◆ WORK ORDER ◆
Once the line with "<figcaption>Async operations diagram" is found in the data, output it and each following line exactly, up to and including the line with "This architecture creates", and nothing before or after.

◆ DATASET RECORDS ◆
__________________________________________________

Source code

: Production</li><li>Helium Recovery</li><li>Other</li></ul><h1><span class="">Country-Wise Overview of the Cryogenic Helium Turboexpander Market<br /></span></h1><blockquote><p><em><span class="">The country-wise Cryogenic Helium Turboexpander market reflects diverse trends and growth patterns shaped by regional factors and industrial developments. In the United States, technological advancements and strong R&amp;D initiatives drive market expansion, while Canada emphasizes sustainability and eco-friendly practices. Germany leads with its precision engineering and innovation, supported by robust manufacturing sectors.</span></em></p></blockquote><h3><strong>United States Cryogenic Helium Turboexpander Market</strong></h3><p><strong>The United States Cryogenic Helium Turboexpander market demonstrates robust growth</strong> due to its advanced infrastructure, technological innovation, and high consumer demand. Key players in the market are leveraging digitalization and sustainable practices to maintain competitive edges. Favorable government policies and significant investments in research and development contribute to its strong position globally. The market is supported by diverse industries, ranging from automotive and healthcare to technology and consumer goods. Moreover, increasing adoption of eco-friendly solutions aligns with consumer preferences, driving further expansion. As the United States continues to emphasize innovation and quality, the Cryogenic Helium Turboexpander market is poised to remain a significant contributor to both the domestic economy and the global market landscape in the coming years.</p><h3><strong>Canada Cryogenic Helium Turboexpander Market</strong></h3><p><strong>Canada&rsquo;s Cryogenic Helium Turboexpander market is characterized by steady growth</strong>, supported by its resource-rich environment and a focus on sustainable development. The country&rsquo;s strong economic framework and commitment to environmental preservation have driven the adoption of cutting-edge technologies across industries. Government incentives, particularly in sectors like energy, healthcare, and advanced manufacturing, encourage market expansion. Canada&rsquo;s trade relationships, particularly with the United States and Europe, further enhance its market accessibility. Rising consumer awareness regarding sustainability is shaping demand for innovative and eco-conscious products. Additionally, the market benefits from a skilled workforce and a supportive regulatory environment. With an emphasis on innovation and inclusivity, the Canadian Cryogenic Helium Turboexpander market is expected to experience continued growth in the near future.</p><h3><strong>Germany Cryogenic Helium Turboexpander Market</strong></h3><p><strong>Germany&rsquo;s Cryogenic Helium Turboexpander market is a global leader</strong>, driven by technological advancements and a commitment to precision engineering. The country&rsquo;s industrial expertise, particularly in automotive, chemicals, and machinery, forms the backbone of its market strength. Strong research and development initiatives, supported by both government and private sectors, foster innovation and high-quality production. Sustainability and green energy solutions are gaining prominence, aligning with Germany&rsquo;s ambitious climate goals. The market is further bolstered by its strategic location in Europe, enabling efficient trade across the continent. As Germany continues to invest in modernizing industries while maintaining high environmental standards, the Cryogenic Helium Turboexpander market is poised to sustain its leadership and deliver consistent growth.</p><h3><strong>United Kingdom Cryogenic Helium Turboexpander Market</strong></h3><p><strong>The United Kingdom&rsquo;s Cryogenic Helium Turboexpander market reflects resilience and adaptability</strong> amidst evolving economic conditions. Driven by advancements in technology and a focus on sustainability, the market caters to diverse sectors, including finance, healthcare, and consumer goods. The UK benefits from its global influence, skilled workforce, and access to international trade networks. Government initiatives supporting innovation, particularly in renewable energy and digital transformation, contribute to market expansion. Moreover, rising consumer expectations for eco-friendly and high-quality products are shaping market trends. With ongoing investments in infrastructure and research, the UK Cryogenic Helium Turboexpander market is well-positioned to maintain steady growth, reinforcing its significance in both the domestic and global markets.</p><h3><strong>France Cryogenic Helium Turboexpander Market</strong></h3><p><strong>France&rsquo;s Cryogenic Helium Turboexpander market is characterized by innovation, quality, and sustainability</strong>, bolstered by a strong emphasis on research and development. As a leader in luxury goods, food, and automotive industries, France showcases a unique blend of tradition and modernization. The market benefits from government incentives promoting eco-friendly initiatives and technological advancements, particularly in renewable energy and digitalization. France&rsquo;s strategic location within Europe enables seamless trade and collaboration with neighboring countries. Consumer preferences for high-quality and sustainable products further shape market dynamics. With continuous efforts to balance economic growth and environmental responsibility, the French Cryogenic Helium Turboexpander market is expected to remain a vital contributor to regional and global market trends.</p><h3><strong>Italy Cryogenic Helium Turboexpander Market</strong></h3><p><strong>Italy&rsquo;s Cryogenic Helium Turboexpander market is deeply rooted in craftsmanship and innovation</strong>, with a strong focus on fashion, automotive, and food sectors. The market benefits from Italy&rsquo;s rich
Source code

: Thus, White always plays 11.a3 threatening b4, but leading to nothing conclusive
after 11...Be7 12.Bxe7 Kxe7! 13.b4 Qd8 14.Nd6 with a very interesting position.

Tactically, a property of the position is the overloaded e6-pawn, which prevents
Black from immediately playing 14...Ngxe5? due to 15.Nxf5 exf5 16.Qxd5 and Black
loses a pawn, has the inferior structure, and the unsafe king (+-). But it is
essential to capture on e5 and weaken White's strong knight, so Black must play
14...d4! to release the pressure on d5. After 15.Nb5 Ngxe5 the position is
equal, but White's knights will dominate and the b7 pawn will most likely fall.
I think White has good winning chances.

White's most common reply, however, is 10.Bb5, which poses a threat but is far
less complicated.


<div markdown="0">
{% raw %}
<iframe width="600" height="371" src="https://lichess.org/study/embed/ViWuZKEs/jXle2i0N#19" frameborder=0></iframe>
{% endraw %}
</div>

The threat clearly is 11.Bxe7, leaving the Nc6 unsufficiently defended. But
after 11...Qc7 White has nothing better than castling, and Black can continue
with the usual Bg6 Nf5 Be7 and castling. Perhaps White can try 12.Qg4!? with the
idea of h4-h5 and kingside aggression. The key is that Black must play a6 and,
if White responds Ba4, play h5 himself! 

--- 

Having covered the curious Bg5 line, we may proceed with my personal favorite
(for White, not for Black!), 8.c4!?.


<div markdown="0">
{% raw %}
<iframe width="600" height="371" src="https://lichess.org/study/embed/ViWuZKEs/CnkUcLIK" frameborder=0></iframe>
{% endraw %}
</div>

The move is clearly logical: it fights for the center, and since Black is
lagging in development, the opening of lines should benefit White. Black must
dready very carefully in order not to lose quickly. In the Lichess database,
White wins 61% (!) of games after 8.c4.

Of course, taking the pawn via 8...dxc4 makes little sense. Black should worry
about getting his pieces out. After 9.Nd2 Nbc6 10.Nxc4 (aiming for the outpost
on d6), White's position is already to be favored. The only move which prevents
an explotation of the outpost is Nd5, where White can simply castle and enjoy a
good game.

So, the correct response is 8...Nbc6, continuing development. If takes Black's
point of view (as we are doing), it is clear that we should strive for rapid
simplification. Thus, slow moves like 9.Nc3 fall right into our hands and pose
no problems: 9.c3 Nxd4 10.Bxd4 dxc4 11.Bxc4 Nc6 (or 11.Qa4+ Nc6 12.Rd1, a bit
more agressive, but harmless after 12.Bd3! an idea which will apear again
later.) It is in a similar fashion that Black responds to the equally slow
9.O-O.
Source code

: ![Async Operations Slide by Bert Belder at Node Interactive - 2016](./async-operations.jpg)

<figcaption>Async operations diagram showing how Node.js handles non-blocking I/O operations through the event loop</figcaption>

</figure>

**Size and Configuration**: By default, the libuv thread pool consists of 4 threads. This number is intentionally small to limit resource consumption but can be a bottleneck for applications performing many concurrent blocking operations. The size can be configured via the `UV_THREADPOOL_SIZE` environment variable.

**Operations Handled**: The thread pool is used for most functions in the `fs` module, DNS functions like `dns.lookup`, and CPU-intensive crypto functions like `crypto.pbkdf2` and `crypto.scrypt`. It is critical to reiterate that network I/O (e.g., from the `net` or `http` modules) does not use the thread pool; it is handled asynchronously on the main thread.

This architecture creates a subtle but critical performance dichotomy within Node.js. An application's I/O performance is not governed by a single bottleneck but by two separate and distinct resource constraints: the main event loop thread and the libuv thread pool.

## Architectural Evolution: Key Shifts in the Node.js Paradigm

__________________________________________________

◆ RESPONSE BOX ◆
<figcaption>Async operations diagram showing how Node.js handles non-blocking I/O operations through the event loop</figcaption>

</figure>

**Size and Configuration**: By default, the libuv thread pool consists of 4 threads. This number is intentionally small to limit resource consumption but can be a bottleneck for applications performing many concurrent blocking operations. The size can be configured via the `UV_THREADPOOL_SIZE` environment variable.

**Operations Handled**: The thread pool is used for most functions in the `fs` module, DNS functions like `dns.lookup`, and CPU-intensive crypto functions like `crypto.pbkdf2` and `crypto.scrypt`. It is critical to reiterate that network I/O (e.g., from the `net` or `http` modules) does not use the thread pool; it is handled asynchronously on the main thread.

This architecture creates a subtle but critical performance dichotomy within Node.js. An application's I/O performance is not governed by a single bottleneck but by two separate and distinct resource constraints: the main event loop thread and the libuv thread pool.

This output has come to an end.